Nominated Member of the Legislative Council
- In office 1950–1953

Personal details
- Born: 25 November 1908 Suva, Fiji
- Died: 22 March 1985 (aged 76) Suva, Fiji

= Ben Jannif =

Fijian footballer and politician (1907–1985)

Ben Mohammed Jannif (25 November 1908 – 22 March 1985) was an Indo-Fijian businessman, scout leader, soccer administrator and politician. He was one of the architects of Fiji Indian Football Association and served as a member of the Legislative Council from 1950 to 1953.

== Early life ==
Jannif was born in Suva in November 1908, and educated at the Marist Convent School in Levuka. He began working at Caine's Photographic Studio in 1925, becoming a partner in 1935 and sole owner in 1953, with the company name being changed to Caines Jannif. He was also a director of the Central Manufacturing Company and became the first Indo-Fijian president of the Suva Chamber of Commerce.

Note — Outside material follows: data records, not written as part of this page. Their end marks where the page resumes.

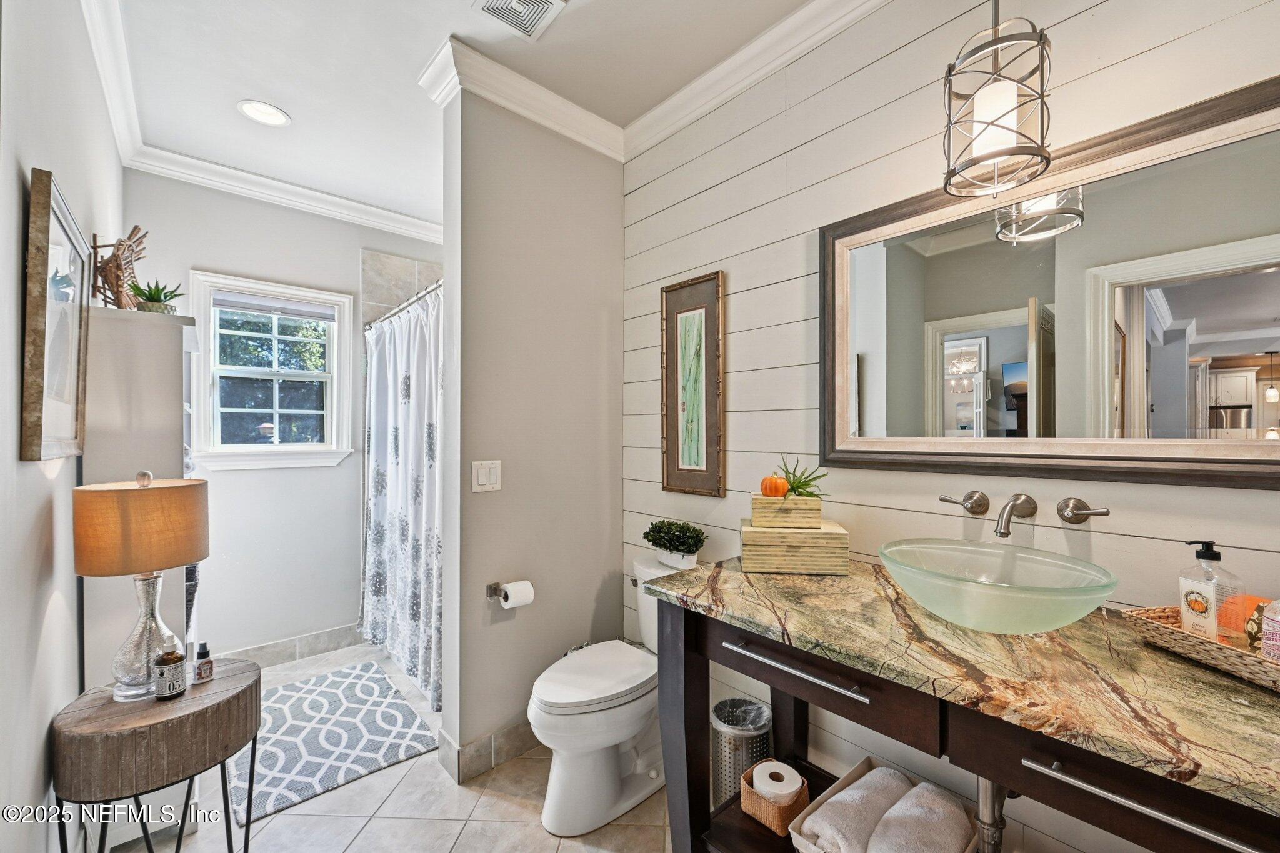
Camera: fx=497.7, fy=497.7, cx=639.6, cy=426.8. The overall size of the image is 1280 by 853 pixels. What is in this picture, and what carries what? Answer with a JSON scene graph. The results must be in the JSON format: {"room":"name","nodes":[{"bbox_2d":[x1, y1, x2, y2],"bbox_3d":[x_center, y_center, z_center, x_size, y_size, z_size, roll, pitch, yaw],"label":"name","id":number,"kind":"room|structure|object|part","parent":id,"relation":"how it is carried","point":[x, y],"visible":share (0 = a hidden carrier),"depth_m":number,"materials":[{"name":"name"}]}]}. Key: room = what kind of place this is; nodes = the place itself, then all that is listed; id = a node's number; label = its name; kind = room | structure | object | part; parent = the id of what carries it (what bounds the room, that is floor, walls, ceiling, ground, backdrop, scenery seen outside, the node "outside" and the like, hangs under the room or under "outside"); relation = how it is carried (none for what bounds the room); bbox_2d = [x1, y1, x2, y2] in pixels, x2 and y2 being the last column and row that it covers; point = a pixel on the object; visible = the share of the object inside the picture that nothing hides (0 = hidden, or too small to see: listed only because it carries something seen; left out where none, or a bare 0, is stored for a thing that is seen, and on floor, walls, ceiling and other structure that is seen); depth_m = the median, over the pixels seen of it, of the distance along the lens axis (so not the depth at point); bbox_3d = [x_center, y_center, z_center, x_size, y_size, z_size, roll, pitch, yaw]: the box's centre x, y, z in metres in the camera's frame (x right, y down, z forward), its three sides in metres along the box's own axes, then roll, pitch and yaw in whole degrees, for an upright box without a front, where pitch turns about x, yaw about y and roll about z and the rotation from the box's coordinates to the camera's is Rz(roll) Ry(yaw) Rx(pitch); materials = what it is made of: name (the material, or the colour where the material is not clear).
{"room":"bathroom","nodes":[
{"label":"bathroom","id":0,"kind":"room"},
{"bbox_2d":[0,0,123,852],"bbox_3d":[-1.443,-0.009,1.125,0.120,2.777,3.837,0,0,-42],"label":"left wall","id":1,"kind":"structure","parent":0,"point":[74,672],"depth_m":1.13,"materials":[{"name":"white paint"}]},
{"bbox_2d":[21,166,90,462],"bbox_3d":[-1.392,-0.222,1.196,0.033,0.601,0.502,0,0,-42],"label":"framed picture","id":2,"kind":"object","parent":1,"relation":"attached to","point":[66,431],"visible":0.99,"depth_m":1.13},
{"bbox_2d":[80,0,144,165],"bbox_3d":[-1.319,-1.315,1.145,0.091,0.108,3.343,0,0,-42],"label":"crown molding","id":3,"kind":"structure","parent":1,"relation":"attached to","point":[121,135],"depth_m":1.84,"materials":[{"name":"white paint"}]},
{"bbox_2d":[119,170,445,666],"bbox_3d":[-1.902,-0.015,3.129,1.932,2.757,0.120,0,0,-42],"label":"back wall","id":4,"kind":"structure","parent":0,"point":[226,474],"depth_m":2.86,"materials":[{"name":"grey paint"}]},
{"bbox_2d":[189,270,355,468],"bbox_3d":[-2.140,-0.289,2.943,0.775,1.100,0.159,0,0,-42],"label":"window","id":5,"kind":"structure","parent":4,"relation":"in","point":[276,449],"depth_m":2.93,"materials":[{"name":"white paint"}]},
{"bbox_2d":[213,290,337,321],"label":"window blind","id":6,"kind":"object","parent":5,"relation":"attached to","point":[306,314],"visible":0.97,"depth_m":2.91,"materials":[{"name":"fabric"}]},
{"bbox_2d":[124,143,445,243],"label":"crown molding","id":7,"kind":"structure","parent":4,"relation":"attached to","point":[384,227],"depth_m":2.77,"materials":[{"name":"white paint"}]},
{"bbox_2d":[216,623,365,668],"bbox_3d":[-2.102,1.294,2.854,1.280,0.112,0.017,0,0,-42],"label":"baseboard","id":8,"kind":"structure","parent":4,"relation":"attached to","point":[311,640],"depth_m":2.93,"materials":[{"name":"beige tile"}]},
{"bbox_2d":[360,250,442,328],"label":"shower tile","id":9,"kind":"object","parent":4,"relation":"attached to","point":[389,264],"visible":0.39,"depth_m":3.34,"materials":[{"name":"tile"}]},
{"bbox_2d":[364,279,442,328],"bbox_3d":[-1.257,-0.659,2.670,0.066,0.061,1.563,0,0,-42],"label":"shower curtain rod","id":10,"kind":"object","parent":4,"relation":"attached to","point":[414,299],"visible":0.47,"depth_m":2.66,"materials":[{"name":"silver metal"}]},
{"bbox_2d":[361,282,443,718],"bbox_3d":[-1.237,0.326,2.616,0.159,1.924,1.469,0,0,-42],"label":"shower curtain","id":11,"kind":"object","parent":10,"relation":"hanging from","point":[399,525],"visible":0.73,"depth_m":2.61,"materials":[{"name":"white fabric"}]},
{"bbox_2d":[103,640,672,852],"bbox_3d":[-0.424,1.391,1.475,2.222,0.099,4.156,0,0,-42],"label":"floor","id":12,"kind":"structure","parent":0,"point":[512,807],"depth_m":1.72,"materials":[{"name":"tile"}]},
{"bbox_2d":[83,301,199,850],"bbox_3d":[-1.793,0.488,1.822,0.256,1.725,0.622,0,0,-42],"label":"tall cabinet","id":13,"kind":"object","parent":12,"relation":"on","point":[161,332],"visible":0.45,"depth_m":1.61,"materials":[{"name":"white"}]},
{"bbox_2d":[90,224,148,310],"bbox_3d":[-1.804,-0.529,1.734,0.155,0.315,0.279,0,0,-42],"label":"decoration","id":14,"kind":"object","parent":13,"relation":"on","point":[116,277],"visible":0.86,"depth_m":1.69,"materials":[{"name":"brown wood"}]},
{"bbox_2d":[127,279,183,313],"bbox_3d":[-1.675,-0.441,1.725,0.162,0.136,0.155,0,0,-31],"label":"potted succulent","id":15,"kind":"object","parent":13,"relation":"on","point":[151,294],"visible":0.84,"depth_m":1.70,"materials":[{"name":"green plant"}]},
{"bbox_2d":[51,655,259,852],"bbox_3d":[-1.265,1.025,1.346,0.421,0.628,0.414,0,0,-42],"label":"side table","id":16,"kind":"object","parent":12,"relation":"on","point":[244,690],"visible":0.92,"depth_m":1.23,"materials":[{"name":"brown wood"}]},
{"bbox_2d":[72,466,209,700],"bbox_3d":[-1.341,0.412,1.353,0.267,0.598,0.263,0,0,-42],"label":"table lamp","id":17,"kind":"object","parent":16,"relation":"on","point":[139,486],"visible":0.99,"depth_m":1.28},
{"bbox_3d":[-1.367,0.263,1.370,0.318,0.220,0.307,0,0,-42],"label":"lamp shade","id":18,"kind":"part","parent":17,"relation":"part of","materials":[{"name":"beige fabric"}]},
{"bbox_3d":[-1.326,0.544,1.346,0.154,0.328,0.165,0,0,13],"label":"glass base","id":19,"kind":"part","parent":17,"relation":"part of","materials":[{"name":"clear glass"}]},
{"bbox_2d":[153,649,186,700],"bbox_3d":[-1.246,0.655,1.322,0.066,0.116,0.066,0,0,-42],"label":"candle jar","id":20,"kind":"object","parent":16,"relation":"on","point":[176,657],"visible":0.99,"depth_m":1.30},
{"bbox_2d":[192,642,213,683],"bbox_3d":[-1.230,0.664,1.406,0.040,0.099,0.039,0,0,-42],"label":"small bottle","id":21,"kind":"object","parent":16,"relation":"on","point":[201,672],"visible":0.99,"depth_m":1.39,"materials":[{"name":"glass"}]},
{"bbox_2d":[230,659,441,825],"bbox_3d":[-1.429,1.341,2.261,0.670,0.013,0.999,0,0,-42],"label":"bath rug","id":22,"kind":"object","parent":12,"relation":"on","point":[344,682],"visible":0.93,"depth_m":2.14,"materials":[{"name":"carpet"}]},
{"bbox_2d":[529,553,704,836],"bbox_3d":[-0.067,0.958,1.881,0.767,0.775,0.466,0,0,-42],"label":"toilet","id":23,"kind":"object","parent":12,"relation":"on","point":[592,762],"visible":0.74,"depth_m":1.71,"materials":[{"name":"white ceramic"}]},
{"bbox_2d":[643,518,707,566],"bbox_3d":[0.140,0.467,2.038,0.208,0.173,0.314,0,0,-42],"label":"potted plant","id":24,"kind":"object","parent":23,"relation":"on","point":[675,545],"visible":1,"depth_m":1.99,"materials":[{"name":"green plant"}]},
{"bbox_2d":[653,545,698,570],"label":"planter","id":25,"kind":"object","parent":23,"relation":"on","point":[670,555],"visible":0.6,"depth_m":1.99,"materials":[{"name":"white ceramic"}]},
{"bbox_2d":[710,695,771,806],"bbox_3d":[0.352,1.166,1.746,0.221,0.328,0.217,0,0,-42],"label":"trash can","id":26,"kind":"object","parent":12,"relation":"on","point":[727,725],"visible":0.66,"depth_m":1.67,"materials":[{"name":"silver metal"}]},
{"bbox_2d":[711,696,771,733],"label":"trash bag","id":27,"kind":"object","parent":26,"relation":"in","point":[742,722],"visible":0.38,"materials":[{"name":"clear plastic"}]},
{"bbox_2d":[640,575,1279,852],"bbox_3d":[0.691,0.500,1.071,0.576,0.138,1.458,0,0,-42],"label":"vanity","id":28,"kind":"object","parent":12,"relation":"on","point":[687,695],"visible":0.71,"depth_m":0.87,"materials":[{"name":"brown wood"}]},
{"bbox_2d":[740,762,810,836],"bbox_3d":[0.392,1.050,1.424,0.157,0.108,0.150,0,0,-42],"label":"wicker basket","id":29,"kind":"object","parent":28,"relation":"on","point":[755,799],"visible":0.62,"depth_m":1.38,"materials":[{"name":"wicker"}]},
{"bbox_2d":[750,760,803,803],"bbox_3d":[0.392,1.032,1.429,0.111,0.083,0.115,0,0,-42],"label":"toilet paper roll","id":30,"kind":"object","parent":29,"relation":"in","point":[772,782],"visible":0.79,"depth_m":1.40,"materials":[{"name":"white paper"}]},
{"bbox_3d":[0.329,0.502,1.053,0.054,0.017,0.321,0,0,-42],"label":"bar pull","id":31,"kind":"part","parent":28,"relation":"part of","materials":[{"name":"silver metal"}]},
{"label":"drawer","id":32,"kind":"part","parent":28,"relation":"part of","materials":[{"name":"brown wood"}]},
{"bbox_2d":[785,756,979,852],"bbox_3d":[0.610,1.015,1.217,0.396,0.136,0.328,0,0,-42],"label":"storage basket","id":33,"kind":"object","parent":28,"relation":"on","point":[855,769],"visible":0.34,"depth_m":1.26,"materials":[{"name":"white"}]},
{"bbox_2d":[795,766,913,852],"bbox_3d":[0.547,0.989,1.254,0.303,0.126,0.143,0,0,-42],"label":"rolled towel","id":34,"kind":"object","parent":33,"relation":"in","point":[872,804],"visible":0.86,"depth_m":1.21,"materials":[{"name":"white fabric"}]},
{"bbox_2d":[865,780,974,852],"bbox_3d":[0.661,0.977,1.172,0.287,0.129,0.160,0,0,-42],"label":"rolled towel","id":35,"kind":"object","parent":33,"relation":"in","point":[910,799],"visible":0.96,"depth_m":1.16,"materials":[{"name":"white fabric"}]},
{"bbox_2d":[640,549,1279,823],"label":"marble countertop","id":36,"kind":"structure","parent":28,"relation":"on","point":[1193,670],"depth_m":0.88,"materials":[{"name":"stone"}]},
{"bbox_2d":[742,519,852,575],"bbox_3d":[0.478,0.367,1.565,0.294,0.129,0.207,0,0,8],"label":"wooden box","id":37,"kind":"object","parent":36,"relation":"on","point":[765,568],"visible":0.97,"depth_m":1.47,"materials":[{"name":"wood"}]},
{"bbox_2d":[750,492,821,527],"bbox_3d":[0.463,0.259,1.582,0.203,0.086,0.126,0,0,7],"label":"wooden box","id":38,"kind":"object","parent":37,"relation":"on","point":[817,503],"visible":0.94,"depth_m":1.52,"materials":[{"name":"wood"}]},
{"bbox_2d":[760,475,789,497],"bbox_3d":[0.436,0.194,1.616,0.087,0.070,0.086,0,0,3],"label":"orange pumpkin","id":39,"kind":"object","parent":38,"relation":"on","point":[777,488],"visible":0.99,"depth_m":1.59,"materials":[{"name":"orange"}]},
{"bbox_2d":[776,457,828,496],"bbox_3d":[0.517,0.167,1.600,0.195,0.136,0.181,0,0,2],"label":"green plant","id":40,"kind":"object","parent":38,"relation":"in","point":[807,481],"visible":0.77,"depth_m":1.58,"materials":[{"name":"green plant"}]},
{"bbox_2d":[877,537,1118,633],"bbox_3d":[0.741,0.351,1.075,0.414,0.136,0.437,0,0,-42],"label":"vessel sink","id":41,"kind":"object","parent":36,"relation":"on","point":[970,585],"visible":0.99,"depth_m":1.01,"materials":[{"name":"glass"}]},
{"bbox_2d":[1121,604,1279,692],"bbox_3d":[1.129,0.398,0.856,0.245,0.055,0.399,0,0,-10],"label":"wicker tray","id":42,"kind":"object","parent":36,"relation":"on","point":[1250,660],"visible":0.73,"depth_m":0.90,"materials":[{"name":"wicker"}]},
{"bbox_2d":[1178,540,1245,645],"bbox_3d":[1.063,0.311,0.931,0.063,0.205,0.079,0,0,-7],"label":"soap dispenser","id":43,"kind":"object","parent":42,"relation":"on","point":[1198,605],"visible":0.9,"depth_m":0.92,"materials":[{"name":"clear"}]},
{"bbox_2d":[1218,592,1272,645],"bbox_3d":[1.152,0.362,0.930,0.098,0.095,0.108,0,0,-10],"label":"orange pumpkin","id":44,"kind":"object","parent":42,"relation":"in","point":[1248,598],"visible":0.56,"depth_m":0.93,"materials":[{"name":"orange"}]},
{"bbox_2d":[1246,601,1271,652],"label":"bottle","id":45,"kind":"object","parent":42,"relation":"in","point":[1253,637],"visible":0.69,"depth_m":0.89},
{"bbox_2d":[1259,598,1279,661],"bbox_3d":[1.110,0.336,0.832,0.087,0.177,0.086,0,0,-42],"label":"lotion bottle","id":46,"kind":"object","parent":42,"relation":"in","point":[1275,640],"visible":0.92,"depth_m":0.84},
{"bbox_2d":[975,776,1008,852],"bbox_3d":[0.838,0.872,1.185,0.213,0.437,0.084,0,0,-42],"label":"drain pipe","id":47,"kind":"object","parent":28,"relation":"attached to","point":[988,784],"visible":0.53,"depth_m":1.14,"materials":[{"name":"silver metal"}]},
{"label":"drawer","id":48,"kind":"part","parent":28,"relation":"part of","materials":[{"name":"brown wood"}]},
{"bbox_3d":[0.724,0.525,0.694,0.062,0.016,0.288,0,0,-42],"label":"bar handle","id":49,"kind":"part","parent":28,"relation":"part of","materials":[{"name":"silver metal"}]},
{"bbox_2d":[92,0,819,230],"bbox_3d":[-0.438,-1.443,1.528,2.211,0.102,4.541,0,0,-42],"label":"ceiling","id":50,"kind":"structure","parent":0,"point":[276,93],"depth_m":1.92,"materials":[{"name":"white paint"}]},
{"bbox_2d":[237,100,290,126],"bbox_3d":[-1.667,-1.390,2.210,0.194,0.008,0.195,0,0,-42],"label":"recessed light","id":51,"kind":"object","parent":50,"relation":"in","point":[281,118],"visible":0.99,"depth_m":2.21,"materials":[{"name":"white"}]},
{"bbox_2d":[471,0,568,40],"bbox_3d":[-0.390,-1.382,1.601,0.238,0.014,0.274,0,0,-42],"label":"ceiling vent","id":52,"kind":"object","parent":50,"relation":"in","point":[489,3],"visible":0.98,"depth_m":1.66,"materials":[{"name":"white metal"}]},
{"bbox_2d":[941,0,1054,200],"bbox_3d":[0.791,-0.965,1.112,0.200,0.869,0.201,0,0,-42],"label":"pendant light","id":53,"kind":"object","parent":50,"relation":"hanging from","point":[993,122],"visible":1,"depth_m":1.08,"materials":[{"name":"silver metal"}]},
{"bbox_2d":[435,76,624,794],"bbox_3d":[-0.428,-0.016,2.221,0.876,2.741,0.133,0,0,-42],"label":"partition wall","id":54,"kind":"structure","parent":0,"point":[589,391],"depth_m":2.08,"materials":[{"name":"paint"}]},
{"bbox_2d":[435,720,535,784],"bbox_3d":[-0.398,1.288,2.195,0.913,0.114,0.186,0,0,-42],"label":"baseboard","id":55,"kind":"structure","parent":54,"relation":"attached to","point":[477,747],"depth_m":1.97,"materials":[{"name":"tile"}]},
{"bbox_2d":[471,459,501,491],"bbox_3d":[-0.604,0.193,1.966,0.115,0.119,0.012,0,0,-42],"label":"light switch","id":56,"kind":"object","parent":54,"relation":"attached to","point":[484,479],"visible":0.98,"depth_m":1.96,"materials":[{"name":"white plastic"}]},
{"bbox_2d":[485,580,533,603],"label":"toilet paper holder","id":57,"kind":"object","parent":54,"relation":"attached to","point":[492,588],"visible":0.62,"depth_m":1.97,"materials":[{"name":"metal"}]},
{"bbox_2d":[499,580,534,608],"bbox_3d":[-0.492,0.669,1.979,0.106,0.094,0.091,0,0,-42],"label":"toilet paper roll","id":58,"kind":"object","parent":57,"relation":"on","point":[507,588],"visible":0.95,"depth_m":1.95,"materials":[{"name":"white paper"}]},
{"bbox_2d":[416,35,621,158],"bbox_3d":[-0.437,-1.341,2.141,0.831,0.105,0.207,0,0,-42],"label":"crown molding","id":59,"kind":"structure","parent":54,"relation":"attached to","point":[584,140],"depth_m":2.03,"materials":[{"name":"white paint"}]},
{"bbox_2d":[619,0,1279,847],"bbox_3d":[0.750,-0.036,1.615,0.117,2.794,2.814,0,0,-42],"label":"shiplap wall","id":60,"kind":"structure","parent":0,"point":[1203,33],"depth_m":1.56,"materials":[{"name":"white wood"}]},
{"bbox_2d":[660,271,725,497],"bbox_3d":[0.210,-0.165,2.099,0.029,0.904,0.338,0,0,-42],"label":"framed picture","id":61,"kind":"object","parent":60,"relation":"attached to","point":[677,446],"visible":0.99,"depth_m":2.09},
{"bbox_2d":[621,0,890,160],"bbox_3d":[0.458,-1.355,1.059,1.347,0.110,2.793,0,0,-42],"label":"crown molding","id":62,"kind":"structure","parent":60,"relation":"attached to","point":[735,58],"depth_m":1.93,"materials":[{"name":"white paint"}]},
{"bbox_2d":[938,491,1110,536],"bbox_3d":[0.913,0.211,1.221,0.183,0.094,0.348,0,0,-42],"label":"wall faucet","id":63,"kind":"object","parent":60,"relation":"attached to","point":[1073,510],"visible":0.97,"depth_m":1.22,"materials":[{"name":"silver metal"}]},
{"bbox_3d":[0.838,0.196,1.301,0.055,0.055,0.098,0,0,-42],"label":"handle","id":64,"kind":"part","parent":63,"relation":"part of","materials":[{"name":"silver metal"}]},
{"bbox_3d":[0.912,0.223,1.222,0.136,0.102,0.091,0,0,-42],"label":"faucet spout","id":65,"kind":"part","parent":63,"relation":"part of","materials":[{"name":"silver metal"}]},
{"bbox_3d":[1.015,0.194,1.141,0.051,0.053,0.085,0,0,-42],"label":"handle","id":66,"kind":"part","parent":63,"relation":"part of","materials":[{"name":"silver metal"}]},
{"bbox_2d":[818,75,1279,490],"bbox_3d":[0.980,-0.257,1.230,0.036,0.789,1.147,0,0,-42],"label":"mirror","id":67,"kind":"object","parent":60,"relation":"attached to","point":[1258,299],"visible":1,"depth_m":1.17,"materials":[{"name":"mirror"}]}
]}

Between 1928 and 1938 Jannif was an administrator, coach and referee with Indian Reform League football team and was closely associated with the formation of the Suva, Rewa and Levuka district football teams. Following the formation of the Fiji Indian Football Association in October 1938, he took on the dual responsibilities of Treasurer (1938–39) and Secretary (1938–44). He worked on the first constitution of the association that was adopted in 1939. He started charging gate fees for entry into soccer tournaments in 1947. He was appointed a life member of the Fiji Football Association for his services to football in Fiji and continued to be actively involved in soccer administration into the 1970s.

Jannif was also involved in other voluntary organisations; he joined the Fiji Scouts Association at an early age and rose to become Chief Scout Commissioner. He was the first Indo-Fijian to hold the King's Scout Badge, attended Jamborees in New Zealand and Australia and was awarded the Silver Acorn for his services to the Scouts movement. He was one of the first locally born members to join the Rotary Club of Suva and was its first Indo-Fijian president. He also served as Vice President of the Royal Society for Prevention of Cruelty to Animals, was a member of the Council of the Automobile Association and contributed to the establishment of the Indian High School in Suva, serving as a member of the school committee. He joined the Fiji Military Forces and remained an active member of the Indian Platoon until it was disbanded in 1940.

In 1950 he was appointed to the Legislative Council as one of the nominated Indo-Fijian members, serving until 1953. He was awarded an MBE in the 1958 Birthday Honours and an OBE in the 1985 New Year Honours. He died in March 1985.